=== AVAILABLE DATA ===
---

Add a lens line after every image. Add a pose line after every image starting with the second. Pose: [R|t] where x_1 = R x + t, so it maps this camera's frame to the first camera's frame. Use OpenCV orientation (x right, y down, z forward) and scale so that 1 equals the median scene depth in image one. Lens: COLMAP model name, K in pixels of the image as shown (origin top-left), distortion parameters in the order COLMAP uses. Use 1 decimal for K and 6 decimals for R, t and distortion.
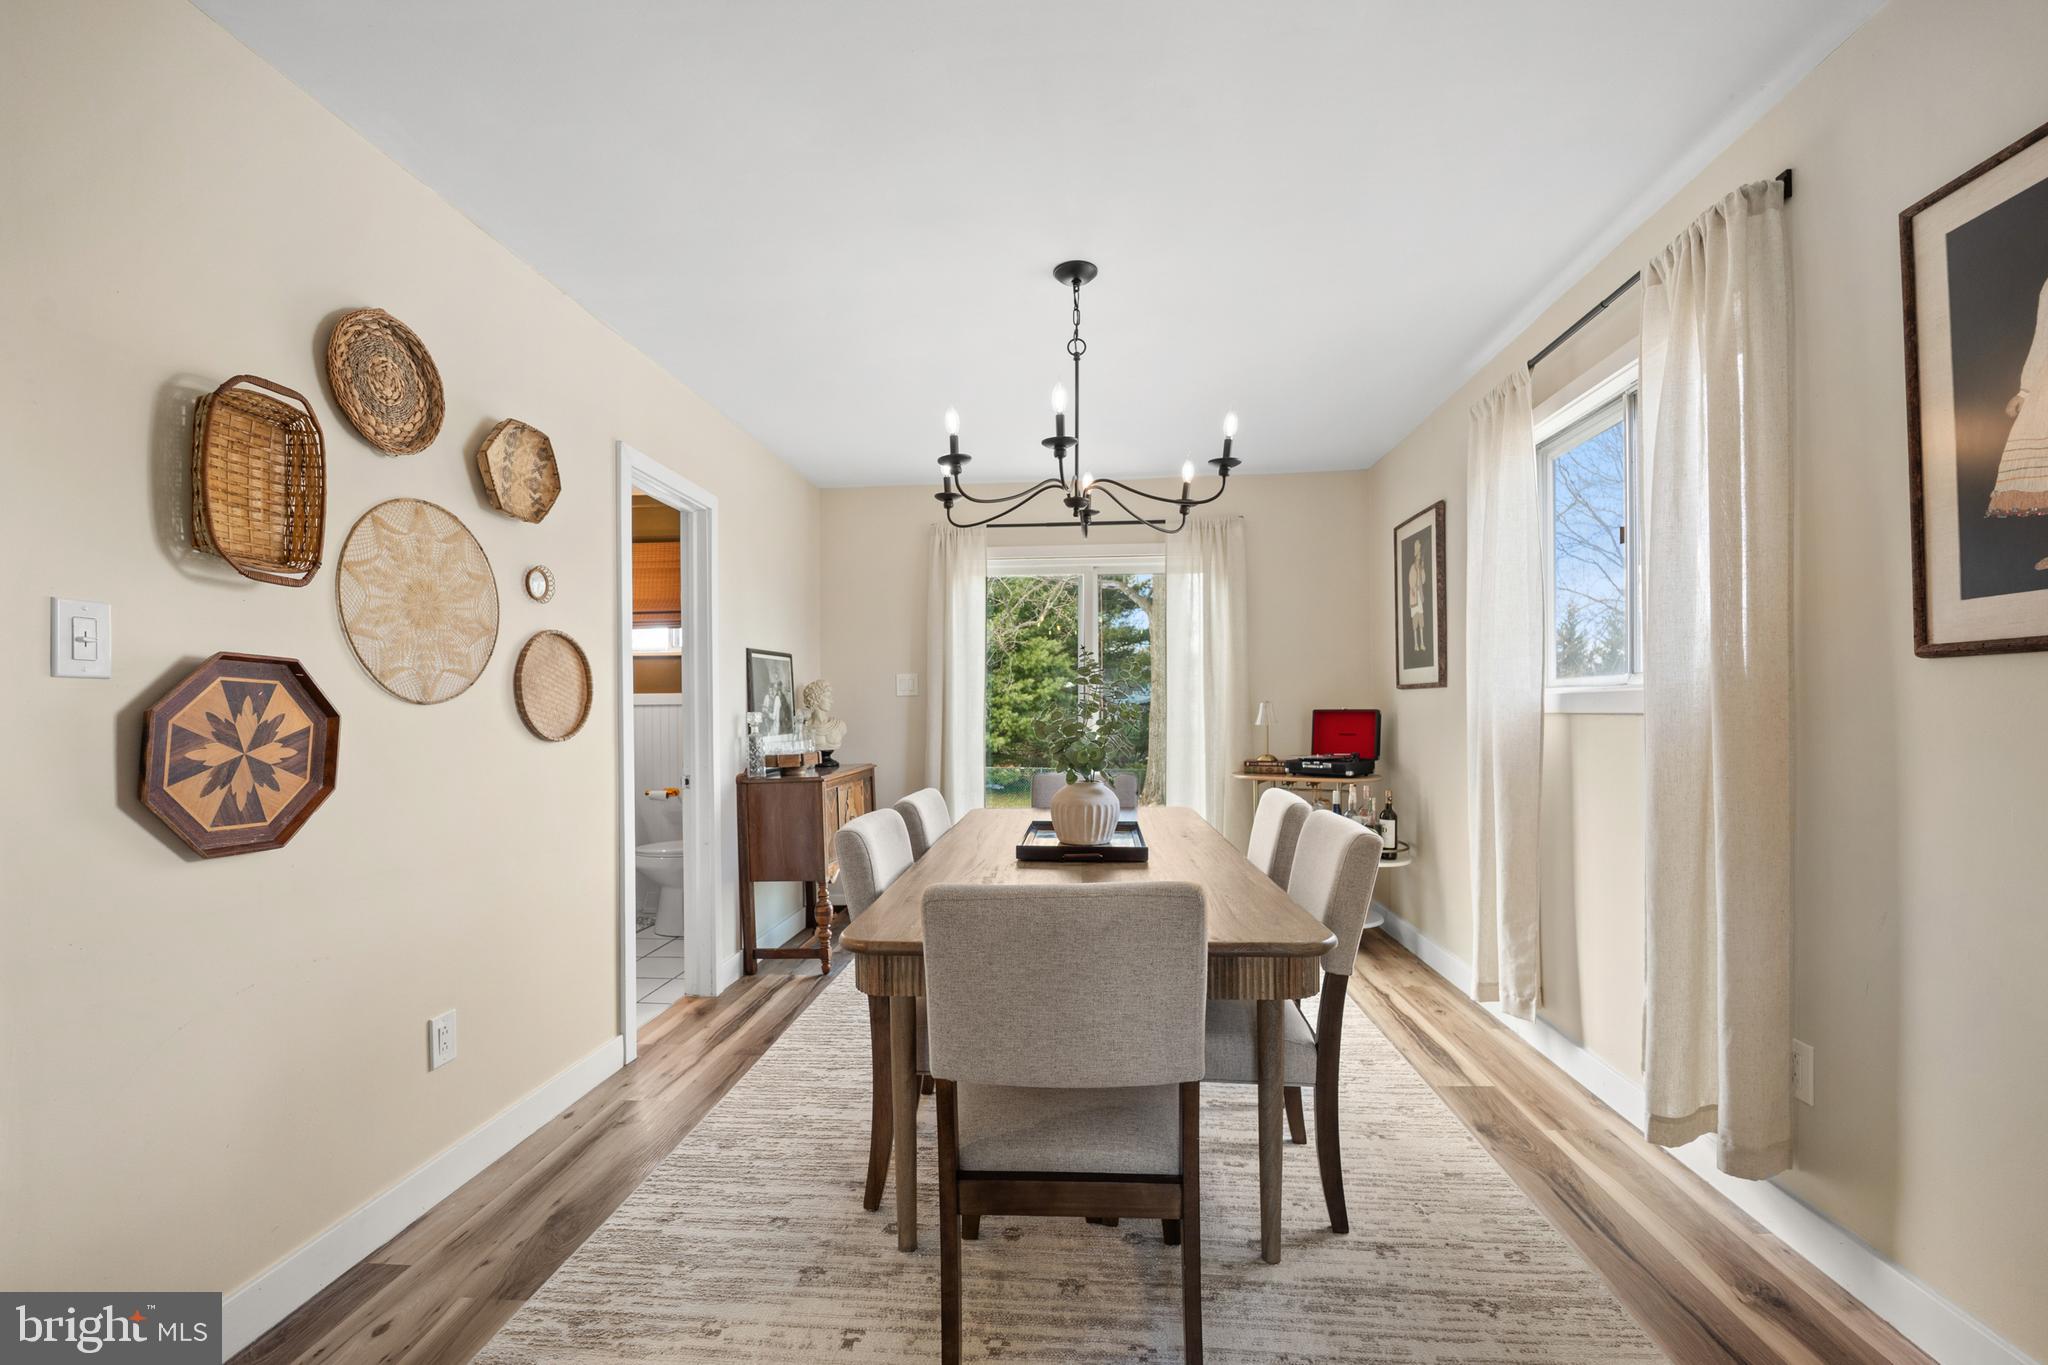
lens RADIAL K [[851.9, 0, 1026.7], [0, 851.9, 699.9], [0, 0, 1]] dist [-0.008933, -0.000111]
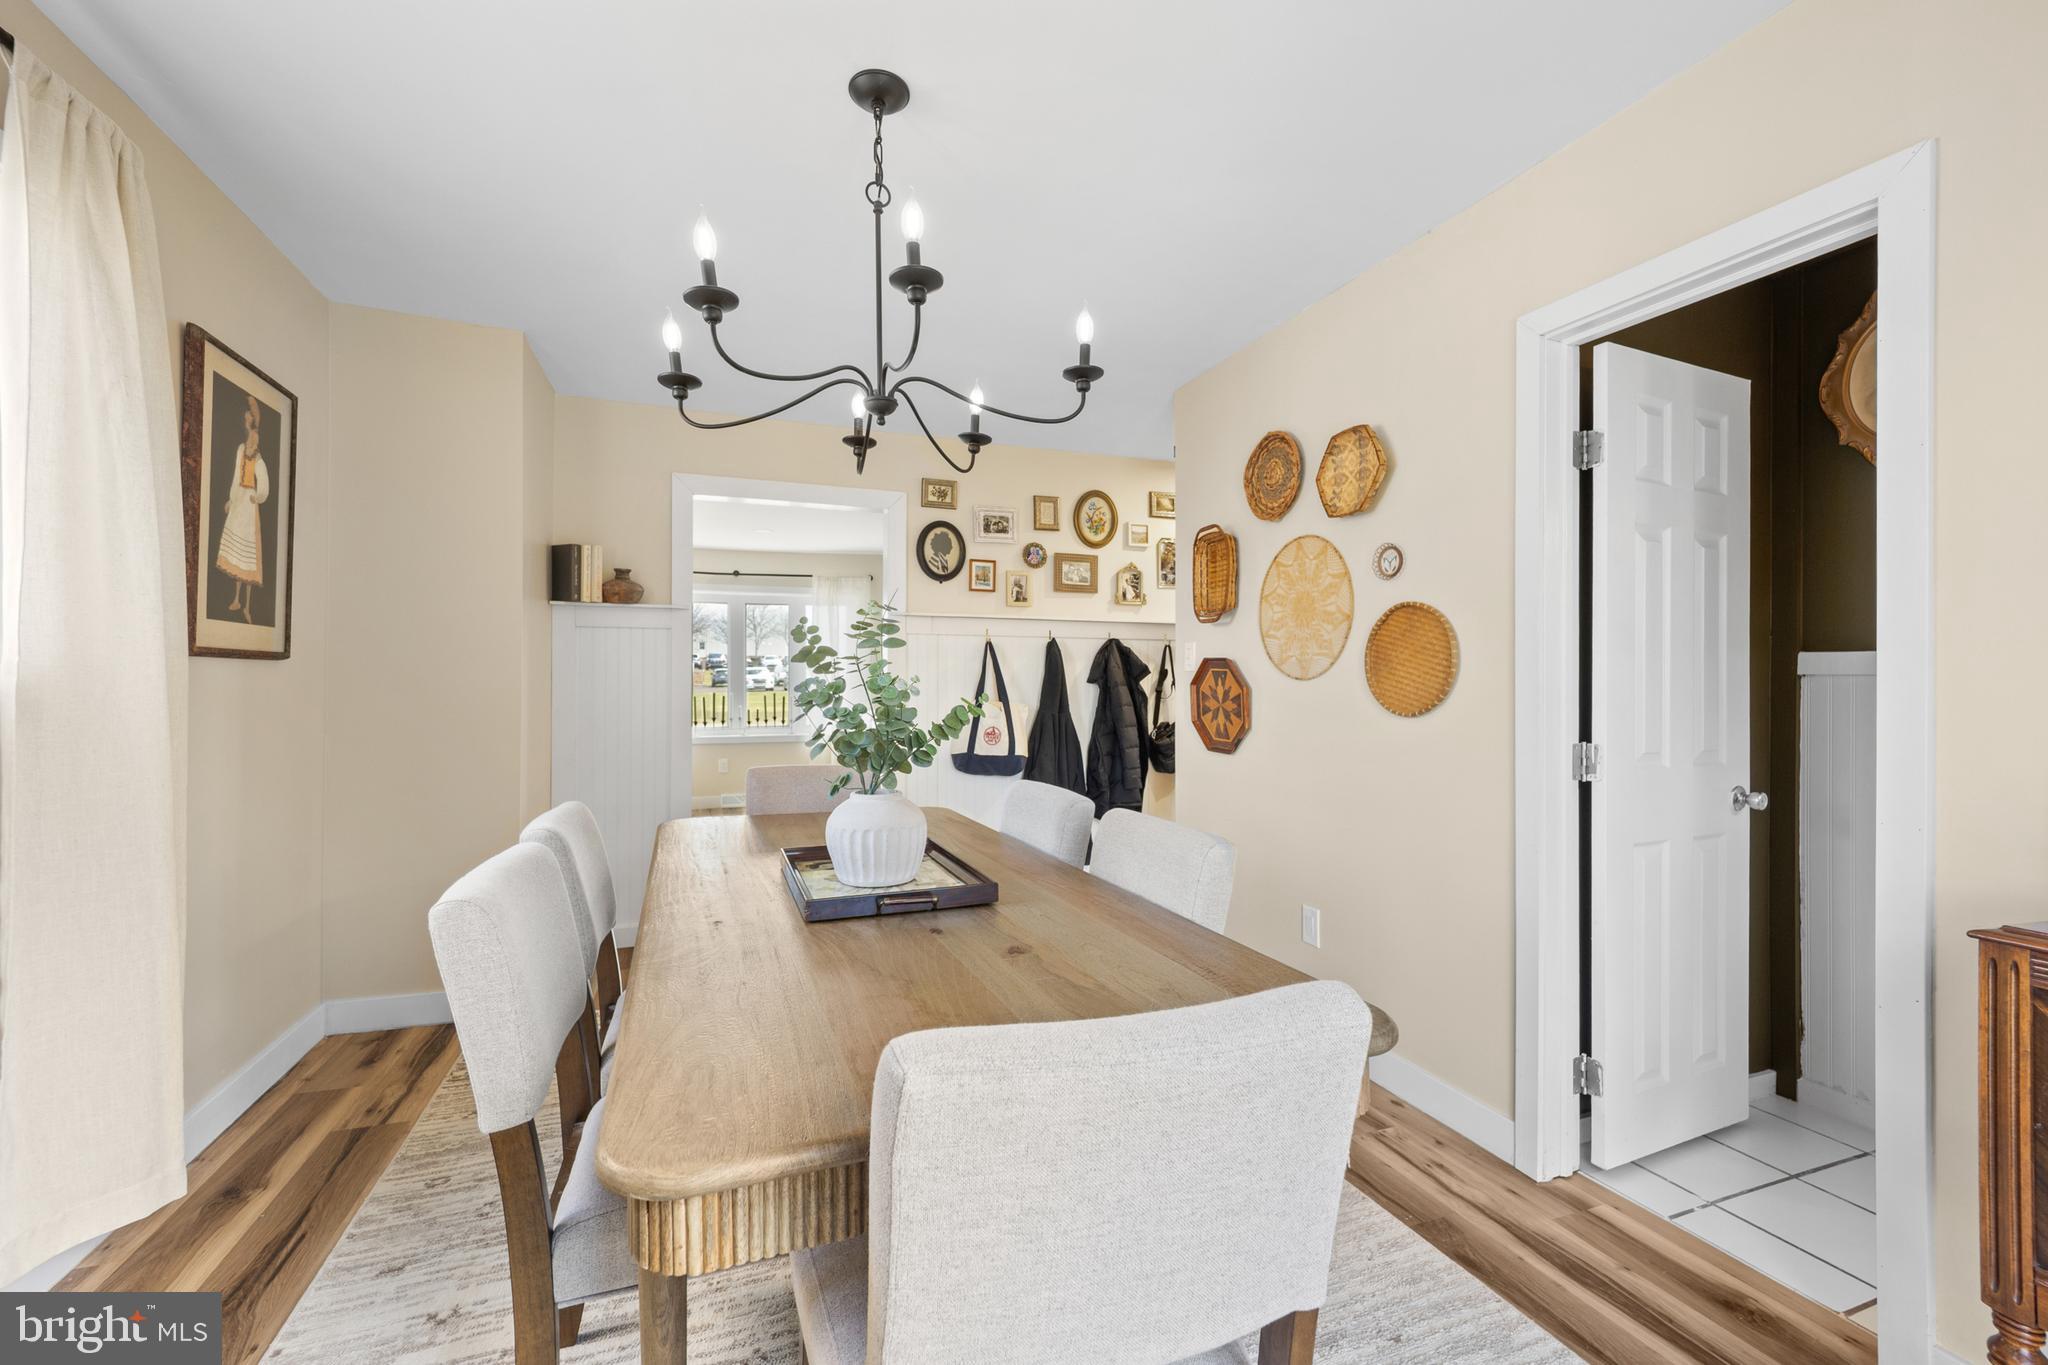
lens RADIAL K [[851.9, 0, 1027.6], [0, 851.9, 681.1], [0, 0, 1]] dist [-0.008933, -0.000111]
pose [[-0.903867, 0.006658, -0.427762, 0.381490], [0.012257, 0.999871, -0.010336, 0.019870], [0.427638, -0.014585, -0.903832, 2.579734]]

---

=== TASK PROMPT ===
Write the listing out again in full and unchanged, minus any pictures.

=== SOLUTION FOR THIS EXERCISE ===
Add a lens line after every image. Add a pose line after every image starting with the second. Pose: [R|t] where x_1 = R x + t, so it maps this camera's frame to the first camera's frame. Use OpenCV orientation (x right, y down, z forward) and scale so that 1 equals the median scene depth in image one. Lens: COLMAP model name, K in pixels of the image as shown (origin top-left), distortion parameters in the order COLMAP uses. Use 1 decimal for K and 6 decimals for R, t and distortion.
lens RADIAL K [[851.9, 0, 1026.7], [0, 851.9, 699.9], [0, 0, 1]] dist [-0.008933, -0.000111]
lens RADIAL K [[851.9, 0, 1027.6], [0, 851.9, 681.1], [0, 0, 1]] dist [-0.008933, -0.000111]
pose [[-0.903867, 0.006658, -0.427762, 0.381490], [0.012257, 0.999871, -0.010336, 0.019870], [0.427638, -0.014585, -0.903832, 2.579734]]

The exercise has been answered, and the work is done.